# [TASK DESCRIPTION]
Render the listing below as a Markdown table with the columns Row and Line, numbering each nonblank line in order and skipping blank lines. Leave the pictures out of the table.

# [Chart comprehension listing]
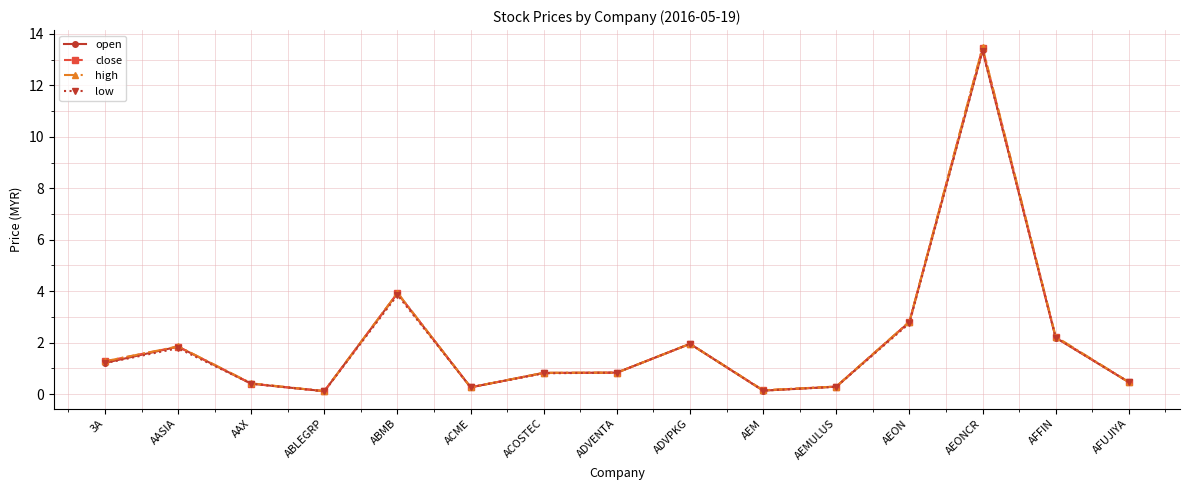

In close, how many points are lower than both neighbors (excluding endpoints)?

3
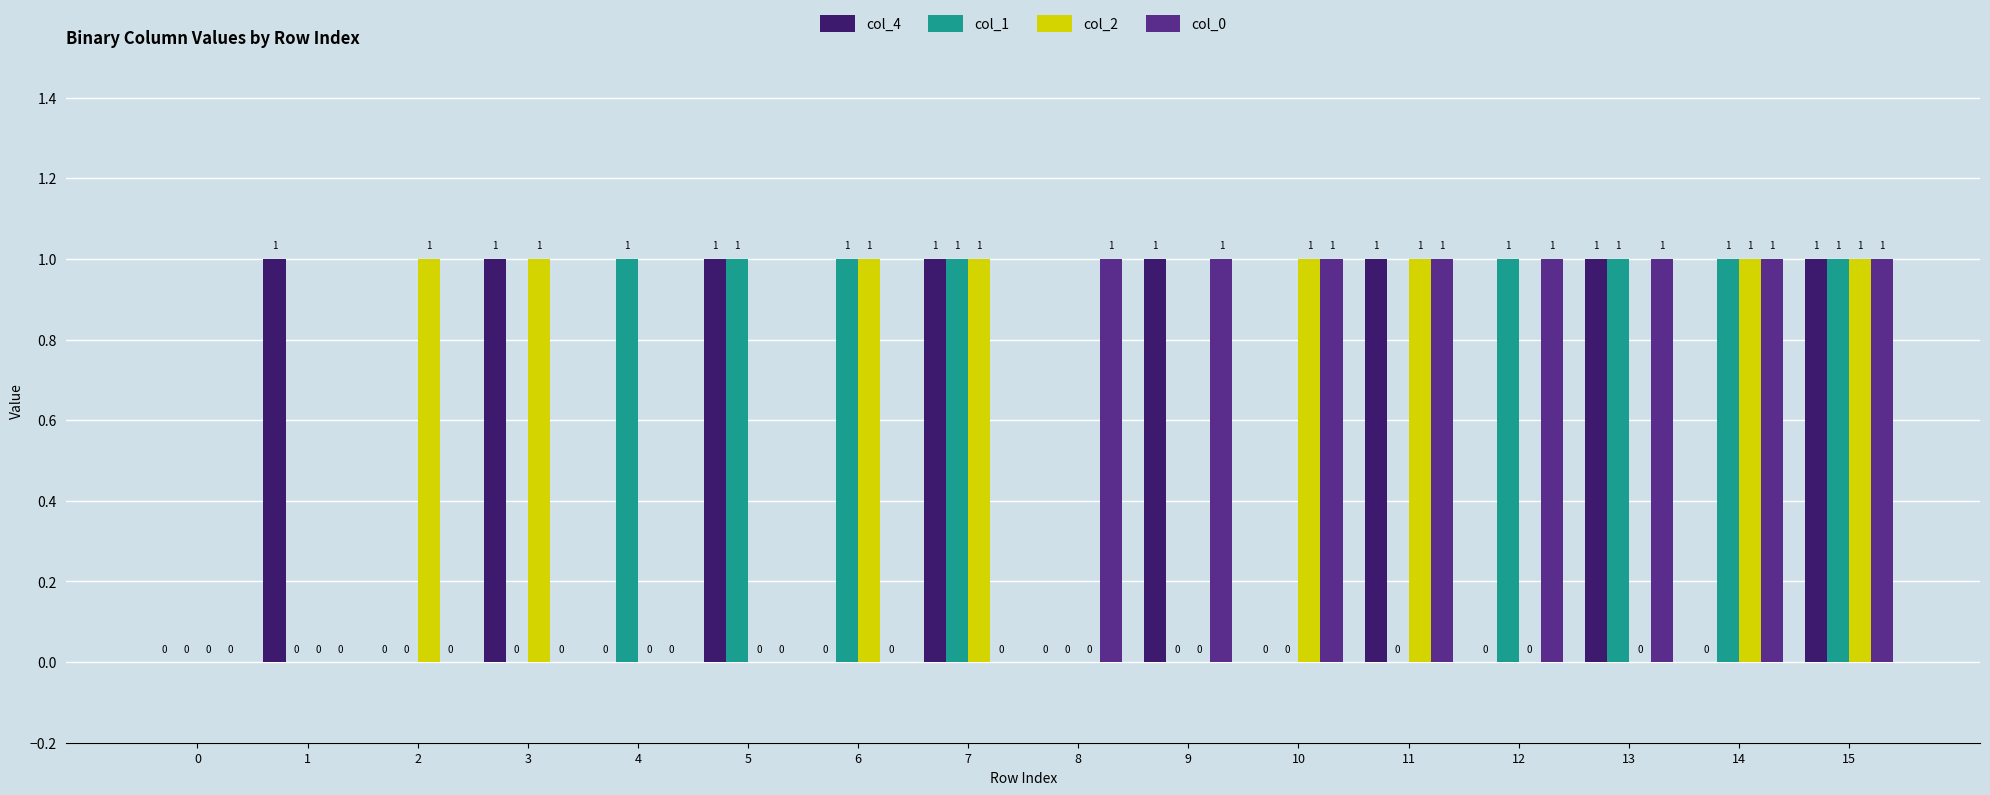

Are the bars grouped side by side (vs. stacked)?

Yes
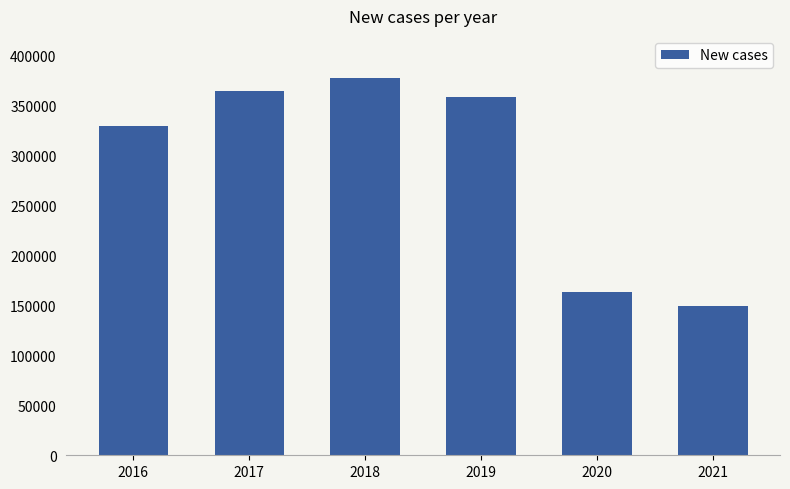

True or false: the data shows 215297 at 2020.

False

# [EXERCISE ANSWER]
| Row | Line |
|---|---|
| 1 | In close, how many points are lower than both neighbors (excluding endpoints)? |
| 2 | 3 |
| 3 | Are the bars grouped side by side (vs. stacked)? |
| 4 | Yes |
| 5 | True or false: the data shows 215297 at 2020. |
| 6 | False |